У Сакины тревожно забилось сердце.

Майя вошла в комнату мелкими шажками, словно боялась поскользнуться, глаза ее были опущены, и жаркий румянец смущения залил ее нежные щеки, вовсе не похожие цветом на красно-смуглые щеки муганских красавиц, которых и солнце пекло, и ветры обдували. Тонкие губы полуоткрылись, серповидные черные брови оттеняли белизну лица. Но не только миловидное личико увидела Сакина в эту минуту, которую ждала с нетерпением и которой страшилась. Она угадала в Майе – так ей казалось – и ее кроткую душу, и доброе сердце. "Молодец, сынок! Хороша!" – подумала Сакина.

Понимая, как трудно девушке стоять под пытливыми взглядами незнакомых людей, Сакина поспешила ей на помощь, раскрыла объятия.

– Добро пожаловать, детка! Пусть благословенным будет твой приход...

И взяла из рук Майи маленькую сумку, помогла снять пальто.

– Проходи, садись. Телом своим готова я вымостить ту дорогу, по которой ты пришла в наш дом!

С тревогой ждала Майя первого знакомства со свекровью, не раз откладывала неизбежную встречу, а теперь приветливые слова Сакины, ее искренняя радость успокоили девушку, она поверила, что найдет в этом доме счастье...

Ее лицо просияло, с надеждой она перевела взгляд на Рустама. А тот с недовольным видом крутил ус и досадовал на дерзкого сына, нарушившего все обычаи, и даже усомнился в прочности будущей семьи.

Однако улыбка девушки, робкая, словно умоляющая, тронула Рустама, он привстал из-за стола, поцеловал ее в лоб, поздравил.

Пока мать и отец знакомились с невесткой, Першан места себе не находила, так и кружилась вокруг, а потом вихрем налетела на девушку, стала ее целовать и вдруг заплакала.

– Гараш так сильно любит тебя! – шепнула Майя.

– Ну, хорошо, хватит, хватит, – заворчала Сакина. – От радости можно и поплакать, но в меру, в меру!

Усадив Майю на мягкий диван с мутаками, мать опустилась рядом и перевела взгляд на Гараша, все еще стоявшего у двери.

– Ну, сынок, скажи-ка, чем занимается наша невестка?

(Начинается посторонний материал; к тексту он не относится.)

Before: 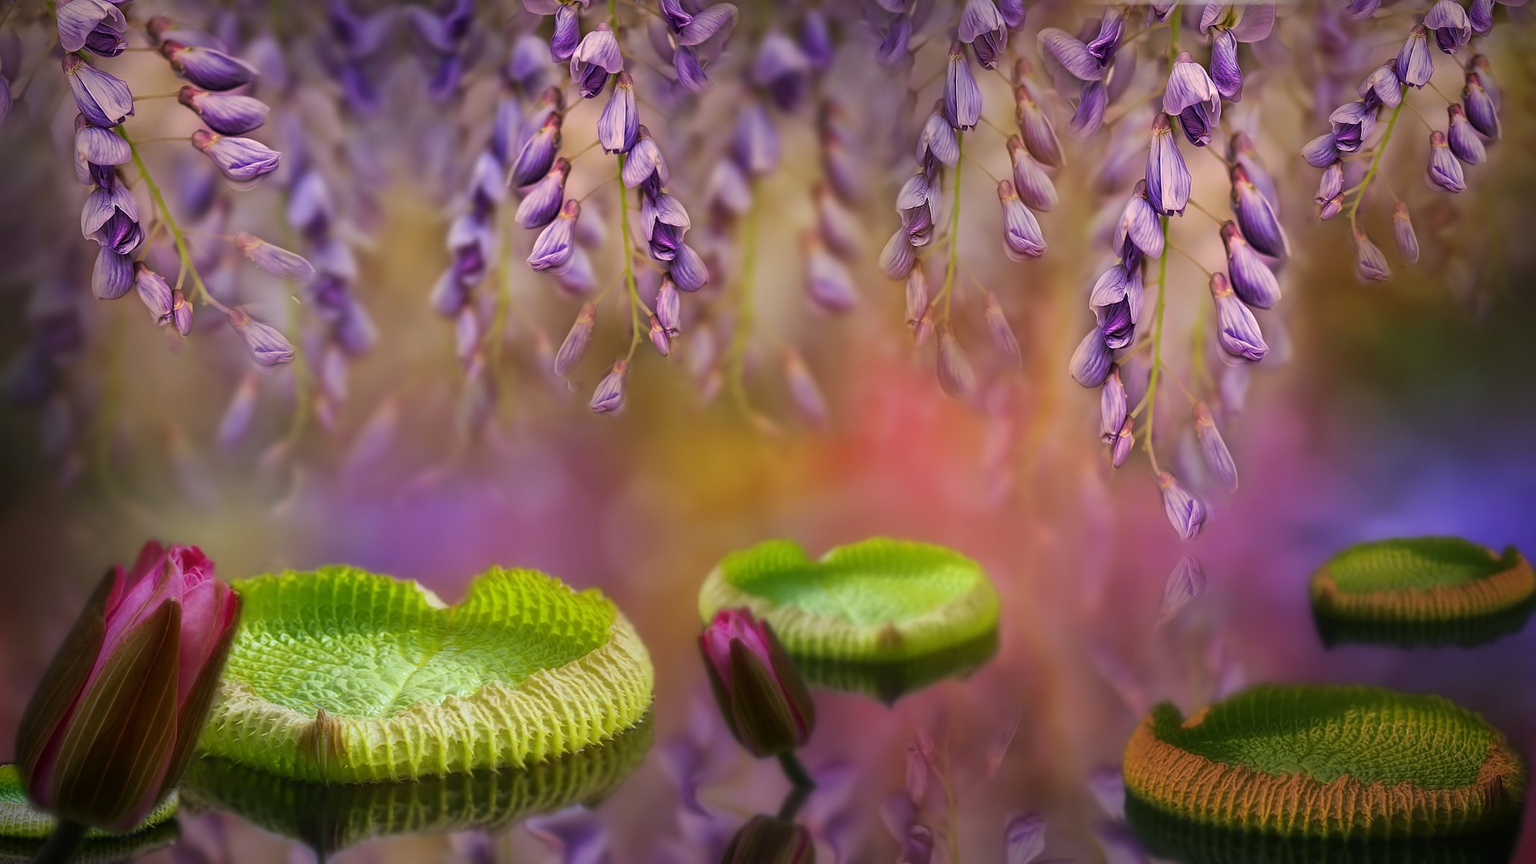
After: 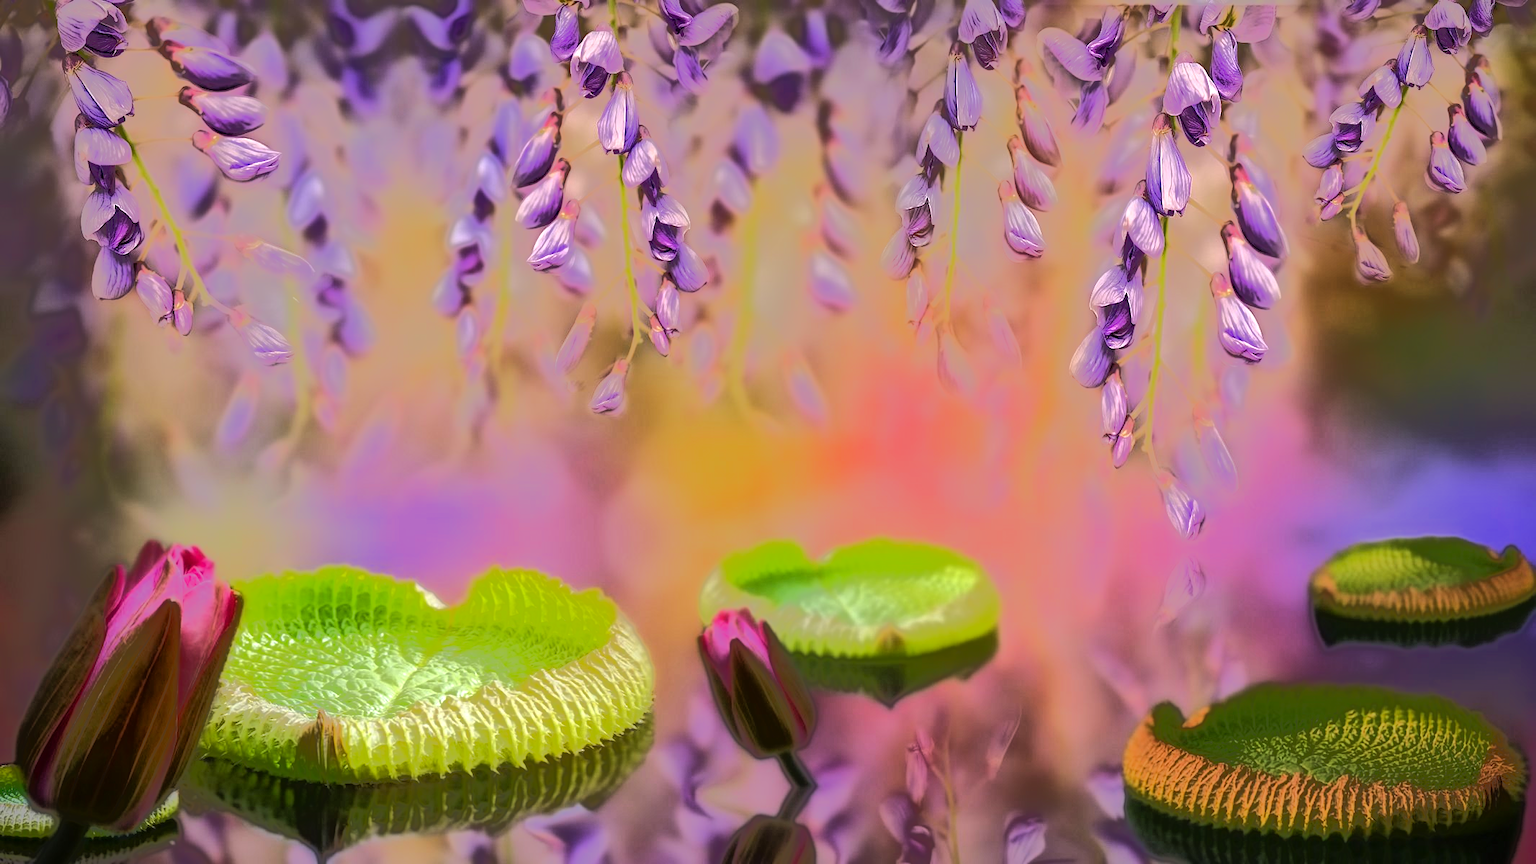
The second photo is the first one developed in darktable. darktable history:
tone equalizer: -7 EV -0.636 EV, -6 EV 1.01 EV, -5 EV -0.431 EV, -4 EV 0.423 EV, -3 EV 0.422 EV, -2 EV 0.13 EV, -1 EV -0.154 EV, +0 EV -0.394 EV, edges refinement/feathering 500, mask exposure compensation -1.57 EV, preserve details no
exposure: black level correction 0.001, exposure 0.498 EV, compensate highlight preservation false
contrast brightness saturation: contrast -0.011, brightness -0.009, saturation 0.027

Прежде, чем успел Гараш открыть рот, Майя ответила:

– Я инженер-гидротехник, мама!

Рустам едва не выронил трубку. Он все мог допустить: учительница или актриса, но инженер...

– Какой институт окончила? – строго спросил он.

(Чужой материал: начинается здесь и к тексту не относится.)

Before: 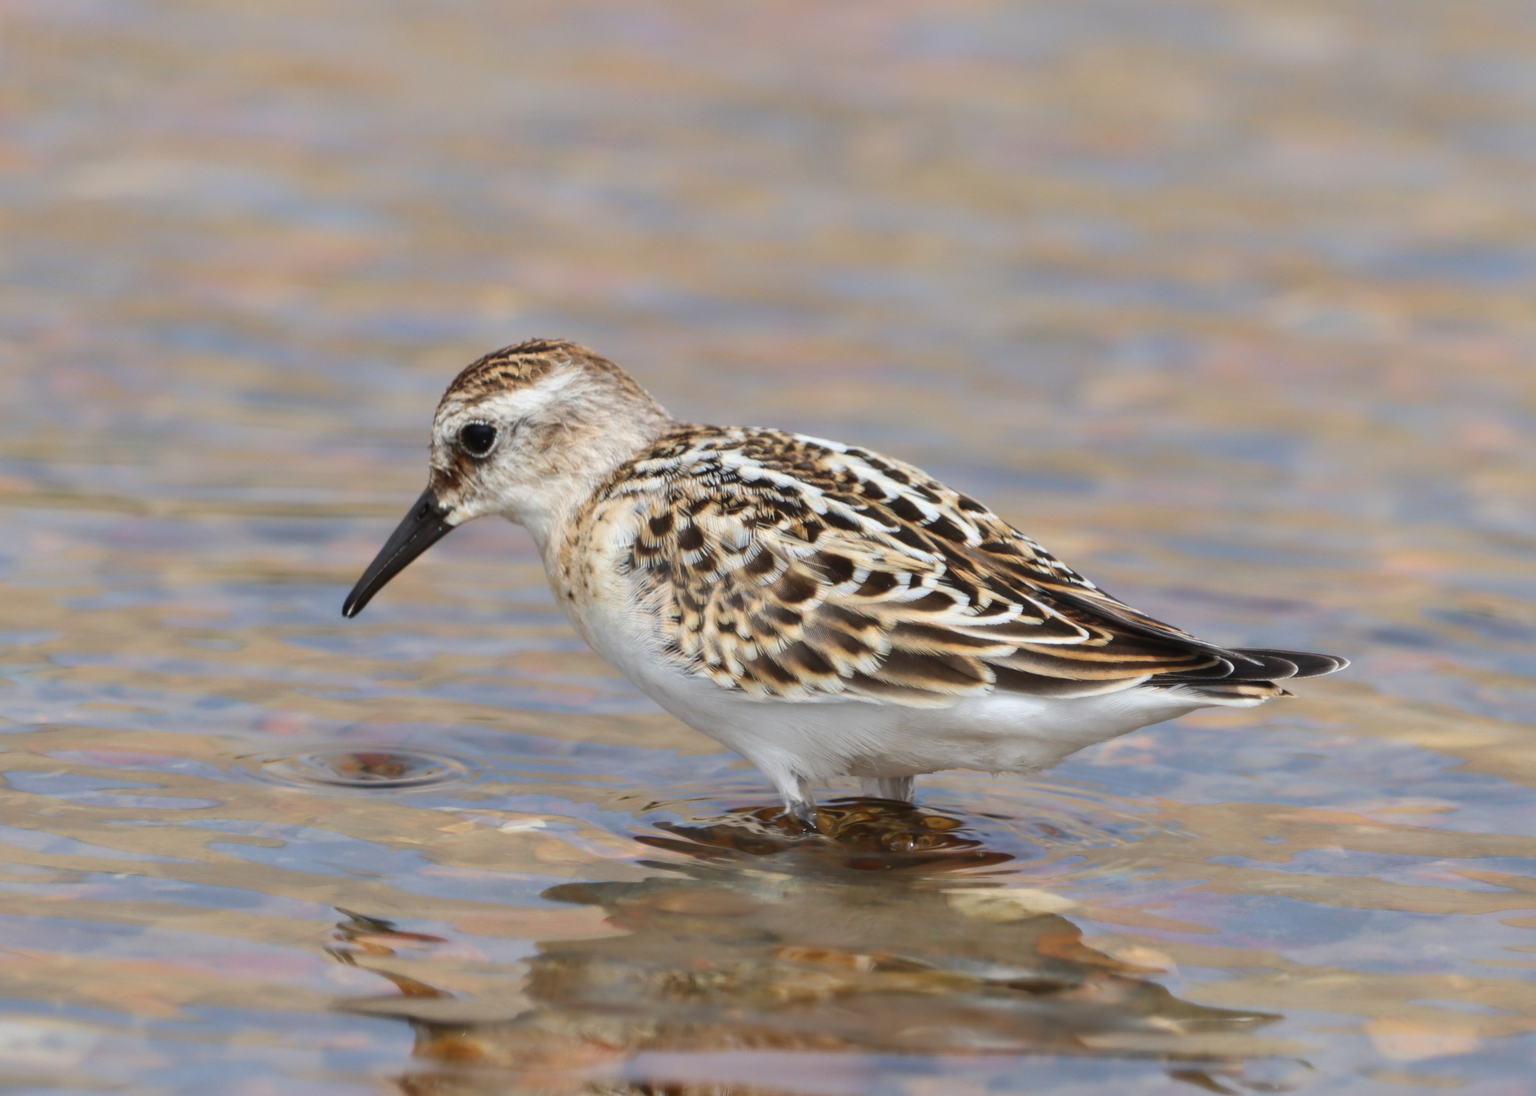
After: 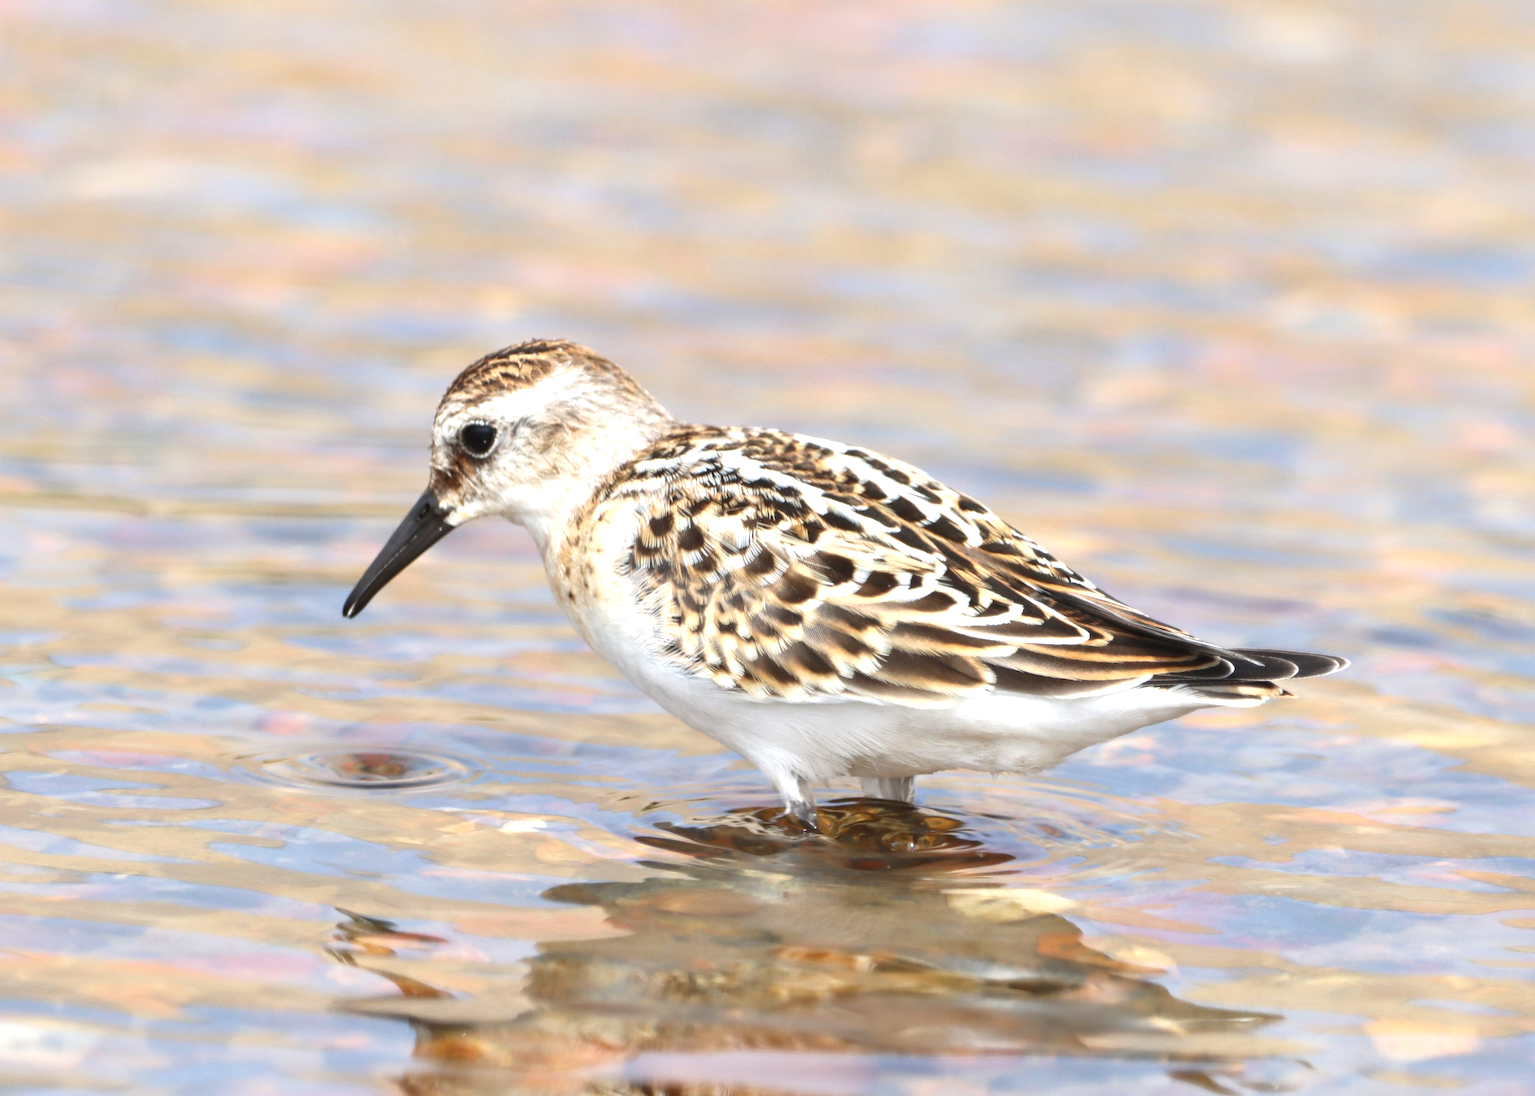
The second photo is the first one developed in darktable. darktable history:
exposure: black level correction 0.001, exposure 0.955 EV, compensate highlight preservation false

– Кировабадский сельскохозяйственный.

Рустам одобрительно кивнул: "Дело стоящее!" – а Першан сперва нахмурилась, словно ей стало обидно, что Майя инженер, но потом снова заулыбалась.

– Хорошая, очень хорошая профессия у тебя, детка, – сказала Сакина. Вся беда нашей Мугани – воды не хватает. Как здесь пригодятся твои золотые ручки, твоя умная голова! Посиди потолкуй с отцом, с сестренкой, а я пойду чай заварю и такую чихиртму состряпаю, что язык проглотишь! Не надо будет ни плова, ни шашлыка.

Легко подхватив самовар, Сакина ушла на кухню, чувствуя себя бодрой, помолодевшей.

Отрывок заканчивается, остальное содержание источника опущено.